The memories are vague, the proverbial fog of time that clouds perception and mixes memory with desire and cliché.
These facts I know: An afternoon, sometime around 1975. An Air Force Base in Blytheville, Ark. Me, 5 years old. My street, the one that ran along the edge of the neighborhood. My neighborhood, its identical houses repeated for blocks and blocks, assigned with military efficiency to service families like so many freshman dorm rooms. Most of the service members then were dads, few moms. In my neighborhood, they were non-commissioned officers with ranks like airman first class and staff sergeant, like my dad, men in their late 20s or early 30s, a few years into their service careers and marriages. In the daytime, while they worked, we lived on a street of children playing all over, moms inside doing whatever it was they did.
From here, the memories fade. I don’t know why my bicycle suddenly had no training wheels. I don’t know what I was doing with it in the street. I don’t even remember what it looked like. Maybe it was my older brother’s. I must’ve been trying to get started. One foot on a pedal, one foot on the ground. A transition impossible to understand. That’s when the dads started arriving home in their uniforms, often the green fatigues, the more casual ones, but sometimes the dress blues, to houses that bore their names and ranks over the front doors.
One of the dads came over and gave me a push. Not mine. I remember his uniform, the green one, with the narrow hat that came to a crease on the top. He took it off, folded it in half and tucked it in a pocket, and then ran with me.
A push, and a ride. I rode for the first time with ease, and I immediately loved it. The speed. The wind. The thrill. Another push, another ride. I worked my feet on the brakes to figure them out. A third push, a third ride, and I didn’t need any more pushing. I’d figured it out. One moment I couldn’t, and the next I could. The flip of the switch. Light.
Memory is unreliable, but I remember with that third push my father coming home too, driving down the street toward me as I rode toward him. We passed on the street, me with a big grin, him waving with a bigger grin. He parked, perhaps in the driveway, and came over to watch. I am riding, and I am proud. And he is too, watching amazed in his green fatigues with the stripes of his rank on his shoulder, his own creased hat.

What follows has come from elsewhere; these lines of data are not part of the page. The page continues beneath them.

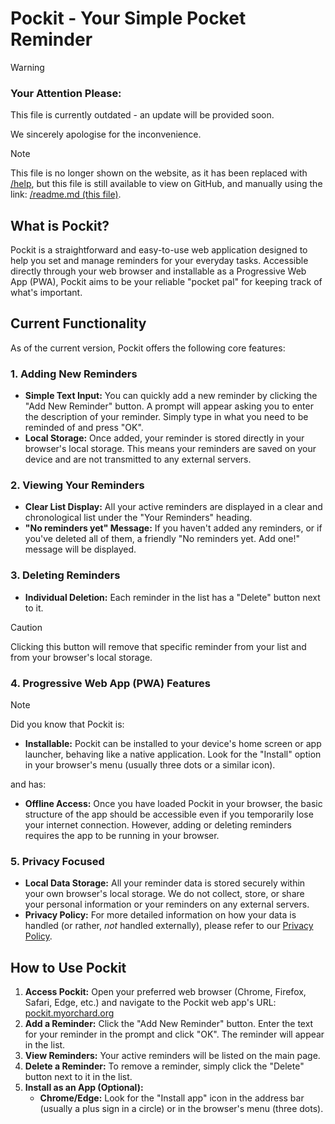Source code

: # Pockit - Your Simple Pocket Reminder

>[!WARNING]
>### Your Attention Please: 
>This file is currently outdated - an update will be provided soon.
>
>We sincerely apologise for the inconvenience. 
<!-- The [/help](/help.html) file is the most up-to-date version alternative to this README file.  -->

>[!NOTE]
This file is no longer shown on the website, as it has been replaced with [/help](/help.html), but this file is still available to view on GitHub, and manually using the link: [/readme.md (this file)](/readme.md). 

## What is Pockit?

Pockit is a straightforward and easy-to-use web application designed to help you set and manage reminders for your everyday tasks. Accessible directly through your web browser and installable as a Progressive Web App (PWA), Pockit aims to be your reliable "pocket pal" for keeping track of what's important.

## Current Functionality

As of the current version, Pockit offers the following core features:

### 1. Adding New Reminders

* **Simple Text Input:** You can quickly add a new reminder by clicking the "Add New Reminder" button. A prompt will appear asking you to enter the description of your reminder. Simply type in what you need to be reminded of and press "OK".
* **Local Storage:** Once added, your reminder is stored directly in your browser's local storage. This means your reminders are saved on your device and are not transmitted to any external servers.

### 2. Viewing Your Reminders

* **Clear List Display:** All your active reminders are displayed in a clear and chronological list under the "Your Reminders" heading.
* **"No reminders yet" Message:** If you haven't added any reminders, or if you've deleted all of them, a friendly "No reminders yet. Add one!" message will be displayed.

### 3. Deleting Reminders

* **Individual Deletion:** Each reminder in the list has a "Delete" button next to it. 
>[!CAUTION]
> Clicking this button will remove that specific reminder from your list and from your browser's local storage.

### 4. Progressive Web App (PWA) Features

>[!NOTE]
> Did you know that Pockit is: 
>* **Installable:** Pockit can be installed to your device's home screen or app launcher, behaving like a native application. Look for the "Install" option in your browser's menu (usually three dots or a similar icon).
>
>and has: 
>* **Offline Access:** Once you have loaded Pockit in your browser, the basic structure of the app should be accessible even if you temporarily lose your internet connection. However, adding or deleting reminders requires the app to be running in your browser.

### 5. Privacy Focused

* **Local Data Storage:** All your reminder data is stored securely within your own browser's local storage. We do not collect, store, or share your personal information or your reminders on any external servers.
* **Privacy Policy:** For more detailed information on how your data is handled (or rather, *not* handled externally), please refer to our [Privacy Policy](privacy.html).

## How to Use Pockit

1.  **Access Pockit:** Open your preferred web browser (Chrome, Firefox, Safari, Edge, etc.) and navigate to the Pockit web app's URL: [pockit.myorchard.org](https://pockit.myorchard.org)
2.  **Add a Reminder:** Click the "Add New Reminder" button. Enter the text for your reminder in the prompt and click "OK". The reminder will appear in the list.
3.  **View Reminders:** Your active reminders will be listed on the main page.
4.  **Delete a Reminder:** To remove a reminder, simply click the "Delete" button next to it in the list.
5.  **Install as an App (Optional):**
    * **Chrome/Edge:** Look for the "Install app" icon in the address bar (usually a plus sign in a circle) or in the browser's menu (three dots).
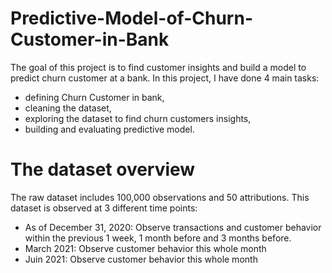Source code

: # Predictive-Model-of-Churn-Customer-in-Bank
The goal of this project is to find customer insights and build a model to predict churn customer at a bank. In this project, I have done 4 main tasks: 
- defining Churn Customer in bank, 
- cleaning the dataset, 
- exploring the dataset to find churn customers insights, 
- building and evaluating predictive model.
# The dataset overview
The raw dataset includes 100,000 observations and 50 attributions. 
This dataset is observed at 3 different time points:
- As of December 31, 2020: Observe transactions and customer behavior within the previous 1 week, 1 month before and 3 months before.
- March 2021: Observe customer behavior this whole month
- Juin 2021: Observe customer behavior this whole month
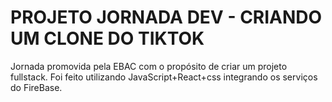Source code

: # PROJETO JORNADA DEV - CRIANDO UM CLONE DO TIKTOK
Jornada promovida pela EBAC com o propósito de criar um projeto fullstack. 
Foi feito utilizando JavaScript+React+css integrando os serviços do FireBase.


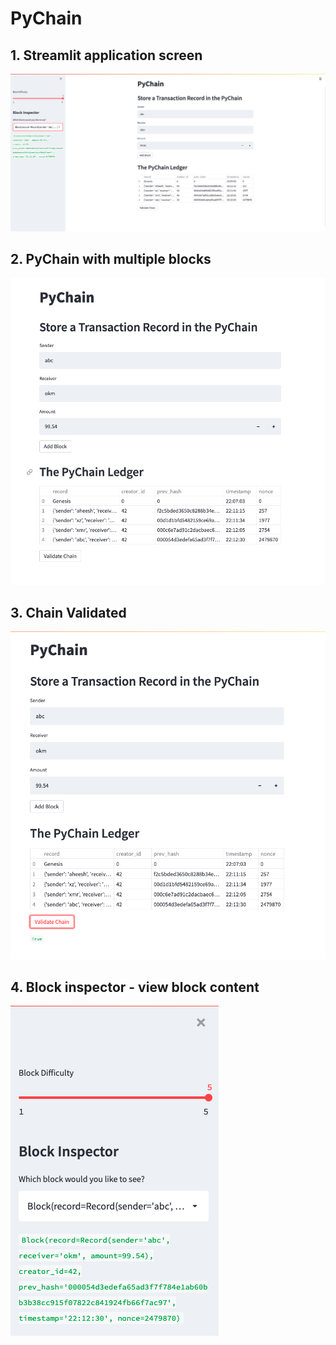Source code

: # PyChain 

## 1. Streamlit application screen

![Application Interface](./Resources/1.Challenge18.png)

## 2. PyChain with multiple blocks

![Blockchain sample with multiple blocks](./Resources/2.PyChain_with_multiple_blocks.png)

## 3. Chain Validated

![PyChain Validated](./Resources/3.PyChain_Chain_validated.png)

## 4. Block inspector - view block content

![Block content](./Resources/4.PyChain_Block_Inspector.png)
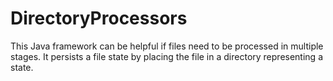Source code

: DirectoryProcessors
===================

This Java framework can be helpful if files need to be processed in multiple stages. 
It persists a file state by placing the file in a directory representing a state.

And this part cannot be true, but it is also my memory. My father speaking with the other dad, the airman with the other creased hat who’d pushed me. My impression of sadness, that my dad wished it had been himself pushing. That he’d been the one home 10 minutes earlier, the one pushing me and not the one driving by and waving as I rode. And I remember my regret, that I’d ridden without him, but the knowledge too that he was thrilled to see me ride. A moment missed, a milestone gained.